Zipporah bears Moses a son. He names him Gershom — “stranger there.” Moses, at the chapter’s end, holds his statelessness in his son’s name. He is born a Hebrew, raised an Egyptian, named by Pharaoh’s daughter, fled from Pharaoh’s wrath, married into Midian, and naming his own son for his exile. Whatever Moses is, the chapter does not let him claim a settled identity. The next chapter’s theophany will reframe it.

The chapter ends with four divine verbs in two verses (2:24-25) that pivot the whole book. “It came to pass in process of time, that the king of Egypt died: and the children of Israel sighed by reason of the bondage, and they cried, and their cry came up unto God by reason of the bondage. And God heard their groaning, and God remembered his covenant with Abraham, with Isaac, and with Jacob. And God looked upon the children of Israel, and God had respect unto them.” The chapter is not yet saying what God will do; the chapter is saying that the conditions for what comes next are in place. Moses is in Midian, ready. The covenant remembering has begun. The next chapter will deliver the commissioning.

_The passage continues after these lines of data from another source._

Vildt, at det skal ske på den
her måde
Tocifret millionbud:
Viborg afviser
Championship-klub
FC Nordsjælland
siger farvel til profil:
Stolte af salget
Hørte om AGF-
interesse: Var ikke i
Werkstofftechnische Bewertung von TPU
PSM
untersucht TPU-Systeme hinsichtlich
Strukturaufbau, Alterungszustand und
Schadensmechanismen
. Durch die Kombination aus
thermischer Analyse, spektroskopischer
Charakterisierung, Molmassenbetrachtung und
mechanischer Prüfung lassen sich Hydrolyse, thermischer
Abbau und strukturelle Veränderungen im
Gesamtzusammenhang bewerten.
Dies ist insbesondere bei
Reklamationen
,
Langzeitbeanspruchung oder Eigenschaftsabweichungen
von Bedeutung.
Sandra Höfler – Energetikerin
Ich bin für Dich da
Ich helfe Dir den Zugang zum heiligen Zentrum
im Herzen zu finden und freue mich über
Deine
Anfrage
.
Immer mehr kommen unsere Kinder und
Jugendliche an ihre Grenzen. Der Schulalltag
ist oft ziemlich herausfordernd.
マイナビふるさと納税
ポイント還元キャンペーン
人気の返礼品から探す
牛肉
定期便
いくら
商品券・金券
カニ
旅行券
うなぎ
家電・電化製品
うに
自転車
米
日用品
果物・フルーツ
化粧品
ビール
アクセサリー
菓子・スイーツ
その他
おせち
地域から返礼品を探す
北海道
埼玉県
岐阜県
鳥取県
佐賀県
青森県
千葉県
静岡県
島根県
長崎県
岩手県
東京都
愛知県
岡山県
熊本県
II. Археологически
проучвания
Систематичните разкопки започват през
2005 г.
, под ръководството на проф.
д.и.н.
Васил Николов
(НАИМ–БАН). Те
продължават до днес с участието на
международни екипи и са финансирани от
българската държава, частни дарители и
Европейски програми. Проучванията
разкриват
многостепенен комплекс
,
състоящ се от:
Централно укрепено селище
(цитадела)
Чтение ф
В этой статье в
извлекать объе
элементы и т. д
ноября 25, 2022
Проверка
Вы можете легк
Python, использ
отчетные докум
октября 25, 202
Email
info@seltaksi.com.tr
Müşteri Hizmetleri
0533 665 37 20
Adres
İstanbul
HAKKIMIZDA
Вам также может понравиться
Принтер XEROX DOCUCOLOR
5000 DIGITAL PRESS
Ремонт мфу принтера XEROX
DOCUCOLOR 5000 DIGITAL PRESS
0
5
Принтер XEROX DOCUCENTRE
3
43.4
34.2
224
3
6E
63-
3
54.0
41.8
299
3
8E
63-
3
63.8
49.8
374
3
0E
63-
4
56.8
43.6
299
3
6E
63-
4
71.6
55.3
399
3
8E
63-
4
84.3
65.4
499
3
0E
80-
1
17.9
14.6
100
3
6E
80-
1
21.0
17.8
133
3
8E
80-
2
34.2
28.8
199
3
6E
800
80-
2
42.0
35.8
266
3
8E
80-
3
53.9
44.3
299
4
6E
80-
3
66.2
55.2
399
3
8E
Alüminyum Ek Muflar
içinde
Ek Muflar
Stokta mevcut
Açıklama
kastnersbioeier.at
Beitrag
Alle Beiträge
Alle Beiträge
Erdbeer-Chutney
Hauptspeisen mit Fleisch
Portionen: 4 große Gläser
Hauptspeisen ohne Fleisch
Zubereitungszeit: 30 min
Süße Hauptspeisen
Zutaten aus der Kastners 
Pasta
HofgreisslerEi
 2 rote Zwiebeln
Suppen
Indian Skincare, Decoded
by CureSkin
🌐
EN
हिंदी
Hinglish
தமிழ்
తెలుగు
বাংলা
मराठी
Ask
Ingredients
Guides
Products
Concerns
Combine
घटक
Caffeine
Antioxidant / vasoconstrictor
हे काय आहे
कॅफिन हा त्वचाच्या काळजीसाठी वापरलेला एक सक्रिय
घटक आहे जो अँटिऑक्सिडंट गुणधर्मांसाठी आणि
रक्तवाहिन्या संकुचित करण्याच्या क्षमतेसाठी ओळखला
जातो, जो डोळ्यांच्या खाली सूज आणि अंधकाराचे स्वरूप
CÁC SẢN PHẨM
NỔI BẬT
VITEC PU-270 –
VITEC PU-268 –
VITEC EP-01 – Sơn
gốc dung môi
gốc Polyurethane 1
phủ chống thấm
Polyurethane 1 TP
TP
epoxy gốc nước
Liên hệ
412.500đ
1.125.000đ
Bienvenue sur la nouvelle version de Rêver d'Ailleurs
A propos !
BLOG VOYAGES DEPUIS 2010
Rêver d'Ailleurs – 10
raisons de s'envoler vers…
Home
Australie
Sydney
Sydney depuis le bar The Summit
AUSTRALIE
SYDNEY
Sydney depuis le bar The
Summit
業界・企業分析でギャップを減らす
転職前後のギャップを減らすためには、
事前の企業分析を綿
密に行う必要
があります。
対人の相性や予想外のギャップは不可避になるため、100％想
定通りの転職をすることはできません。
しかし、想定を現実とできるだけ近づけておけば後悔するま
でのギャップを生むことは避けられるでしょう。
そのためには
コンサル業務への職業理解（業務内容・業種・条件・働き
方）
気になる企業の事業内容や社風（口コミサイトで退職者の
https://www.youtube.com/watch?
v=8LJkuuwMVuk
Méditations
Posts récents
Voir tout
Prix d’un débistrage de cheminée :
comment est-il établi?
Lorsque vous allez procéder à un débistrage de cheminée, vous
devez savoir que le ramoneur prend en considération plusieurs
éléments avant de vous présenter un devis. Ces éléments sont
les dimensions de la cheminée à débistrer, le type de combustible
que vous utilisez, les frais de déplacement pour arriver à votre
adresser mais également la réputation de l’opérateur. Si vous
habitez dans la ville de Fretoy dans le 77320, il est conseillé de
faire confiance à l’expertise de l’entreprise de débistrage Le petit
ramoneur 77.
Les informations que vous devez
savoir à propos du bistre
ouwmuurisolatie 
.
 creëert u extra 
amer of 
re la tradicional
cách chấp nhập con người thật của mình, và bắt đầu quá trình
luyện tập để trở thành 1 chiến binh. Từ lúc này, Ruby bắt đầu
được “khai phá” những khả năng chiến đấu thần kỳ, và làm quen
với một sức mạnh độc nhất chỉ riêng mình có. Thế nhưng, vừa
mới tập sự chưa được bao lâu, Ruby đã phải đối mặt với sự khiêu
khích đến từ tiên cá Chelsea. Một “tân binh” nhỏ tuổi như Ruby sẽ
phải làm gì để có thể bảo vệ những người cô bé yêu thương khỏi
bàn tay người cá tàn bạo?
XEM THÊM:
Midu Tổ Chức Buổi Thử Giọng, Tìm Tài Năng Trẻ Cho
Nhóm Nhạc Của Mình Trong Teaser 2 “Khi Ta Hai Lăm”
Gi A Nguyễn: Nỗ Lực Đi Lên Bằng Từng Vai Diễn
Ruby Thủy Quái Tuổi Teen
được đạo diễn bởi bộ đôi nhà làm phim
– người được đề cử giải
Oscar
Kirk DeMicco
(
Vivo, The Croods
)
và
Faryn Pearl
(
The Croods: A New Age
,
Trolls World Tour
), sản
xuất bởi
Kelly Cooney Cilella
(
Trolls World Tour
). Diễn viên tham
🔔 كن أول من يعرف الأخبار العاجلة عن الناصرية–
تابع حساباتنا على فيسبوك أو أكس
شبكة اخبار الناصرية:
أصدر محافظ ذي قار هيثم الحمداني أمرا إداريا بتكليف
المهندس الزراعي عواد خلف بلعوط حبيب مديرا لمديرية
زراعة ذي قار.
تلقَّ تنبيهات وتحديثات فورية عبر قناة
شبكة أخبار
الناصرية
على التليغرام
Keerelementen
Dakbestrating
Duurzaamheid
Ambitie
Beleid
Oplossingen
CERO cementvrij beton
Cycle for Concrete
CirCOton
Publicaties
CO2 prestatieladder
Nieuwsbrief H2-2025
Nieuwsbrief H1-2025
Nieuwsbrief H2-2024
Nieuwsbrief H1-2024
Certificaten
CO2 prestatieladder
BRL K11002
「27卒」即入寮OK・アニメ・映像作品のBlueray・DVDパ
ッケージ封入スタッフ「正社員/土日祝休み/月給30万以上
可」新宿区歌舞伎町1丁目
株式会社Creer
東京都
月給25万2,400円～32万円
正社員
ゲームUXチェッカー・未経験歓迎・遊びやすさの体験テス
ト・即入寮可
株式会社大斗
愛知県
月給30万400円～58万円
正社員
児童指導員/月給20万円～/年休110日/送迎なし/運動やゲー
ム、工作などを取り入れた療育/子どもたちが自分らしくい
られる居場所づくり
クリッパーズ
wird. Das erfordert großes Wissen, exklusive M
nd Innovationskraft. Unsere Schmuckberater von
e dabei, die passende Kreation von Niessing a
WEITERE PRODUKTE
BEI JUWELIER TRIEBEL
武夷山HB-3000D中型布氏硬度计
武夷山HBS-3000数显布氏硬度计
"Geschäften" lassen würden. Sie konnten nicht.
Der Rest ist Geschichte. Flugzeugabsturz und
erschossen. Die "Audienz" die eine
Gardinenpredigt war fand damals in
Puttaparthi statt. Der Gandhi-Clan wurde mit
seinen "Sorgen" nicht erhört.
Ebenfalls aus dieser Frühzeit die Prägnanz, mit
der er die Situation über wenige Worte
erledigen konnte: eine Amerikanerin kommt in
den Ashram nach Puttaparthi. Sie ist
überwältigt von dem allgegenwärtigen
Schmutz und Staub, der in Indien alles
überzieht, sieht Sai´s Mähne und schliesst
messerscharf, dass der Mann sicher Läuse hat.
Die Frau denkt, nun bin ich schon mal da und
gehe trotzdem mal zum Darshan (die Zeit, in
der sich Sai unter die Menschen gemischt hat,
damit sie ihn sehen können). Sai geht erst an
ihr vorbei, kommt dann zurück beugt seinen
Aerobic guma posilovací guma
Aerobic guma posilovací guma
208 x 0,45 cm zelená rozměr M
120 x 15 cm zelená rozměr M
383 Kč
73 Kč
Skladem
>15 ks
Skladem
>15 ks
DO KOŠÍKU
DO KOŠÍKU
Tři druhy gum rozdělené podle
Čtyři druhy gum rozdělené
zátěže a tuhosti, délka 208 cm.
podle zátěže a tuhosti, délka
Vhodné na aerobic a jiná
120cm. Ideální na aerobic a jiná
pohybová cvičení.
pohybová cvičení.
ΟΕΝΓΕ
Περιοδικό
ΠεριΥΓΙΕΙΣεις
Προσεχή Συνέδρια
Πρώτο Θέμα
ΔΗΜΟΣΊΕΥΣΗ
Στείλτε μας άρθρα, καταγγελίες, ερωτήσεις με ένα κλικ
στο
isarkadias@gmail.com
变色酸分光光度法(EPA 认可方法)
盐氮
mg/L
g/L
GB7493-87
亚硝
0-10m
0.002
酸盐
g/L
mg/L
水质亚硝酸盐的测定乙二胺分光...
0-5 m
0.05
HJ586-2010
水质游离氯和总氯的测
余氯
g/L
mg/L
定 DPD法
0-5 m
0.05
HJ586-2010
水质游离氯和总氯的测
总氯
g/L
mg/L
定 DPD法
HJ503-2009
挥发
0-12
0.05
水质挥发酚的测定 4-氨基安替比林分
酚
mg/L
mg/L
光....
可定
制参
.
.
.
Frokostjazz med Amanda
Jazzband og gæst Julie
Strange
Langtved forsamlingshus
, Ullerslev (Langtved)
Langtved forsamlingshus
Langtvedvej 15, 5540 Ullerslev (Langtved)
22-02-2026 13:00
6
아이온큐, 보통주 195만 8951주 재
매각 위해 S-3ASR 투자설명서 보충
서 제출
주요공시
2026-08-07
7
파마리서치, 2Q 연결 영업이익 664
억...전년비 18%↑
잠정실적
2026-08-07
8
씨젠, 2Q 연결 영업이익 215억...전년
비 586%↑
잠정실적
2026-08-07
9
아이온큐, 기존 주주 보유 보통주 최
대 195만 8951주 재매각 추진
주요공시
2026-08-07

Language & Translation Notes

The two tevahs. The Hebrew Bible uses tevah only twice — Noah’s ark and Moses’ basket. The vocabulary-pairing is one of the OT’s quietest typological framings: both vessels carry covenant-bearing life through deadly waters; both are commanded coated with pitch (Gen 6:14 / Exod 2:3); both involve the LORD’s preservation when the surrounding world has been judged or weaponized against life. The Hebrew Bible is composing Moses’ birth as a small-scale reprise of the post-Flood preservation. The river Pharaoh commanded as drowning-instrument becomes, for one Hebrew son, the same kind of water from which Noah emerged — preserved through the deadly element by the providence the chapter does not yet name.

The four divine verbs of 2:24-25. The chapter closes on one of the OT’s most-concentrated divine-action sentences. Four verbs, all of God, in two verses: God heard (shama) their groaning, remembered (zakar) His covenant, saw (ra’ah) the children of Israel, knew (yada) them. Each verb has a long canonical trajectory. Shama will become the verb of the Exodus narrative’s central call (“Hear, O Israel,” Deut 6:4); zakar is the pivot-verb of the patriarchal narratives whenever the LORD acts; ra’ah will return at Exod 3:7 (“I have surely seen the affliction of my people”); yada will run through Exodus as the verb of recognition between Israel and the LORD (“I will know thee by name,” 33:17) and between the LORD and the nations through the plagues (“the Egyptians shall know that I am the LORD,” 7:5, 14:18). The next chapter’s burning-bush commission deploys exactly these verbs as the LORD’s first speech to Moses — and the chapter is, in this sense, hearing the burning bush before it speaks.

Reuel, Jethro, and the priest of Midian. The same figure is called Reuel in Exod 2:18 and Jethro from Exod 3:1 onward (also Jether, Jethro’s variant, in 4:18; and Hobab in Num 10:29, possibly a third name or a son). The two-name issue has produced several lines of commentary: Reuel as the clan or family name with Jethro as the personal/title name; Reuel a personal name and Jethro (perhaps from yeter, ‘abundance’) a title meaning roughly “his excellency”; or distinct sources preserved together in the final canonical form. The chapter does not adjudicate, and Moses’ father-in-law will appear in the narrative under both names without explanation; standard commentaries note the question without resolving it.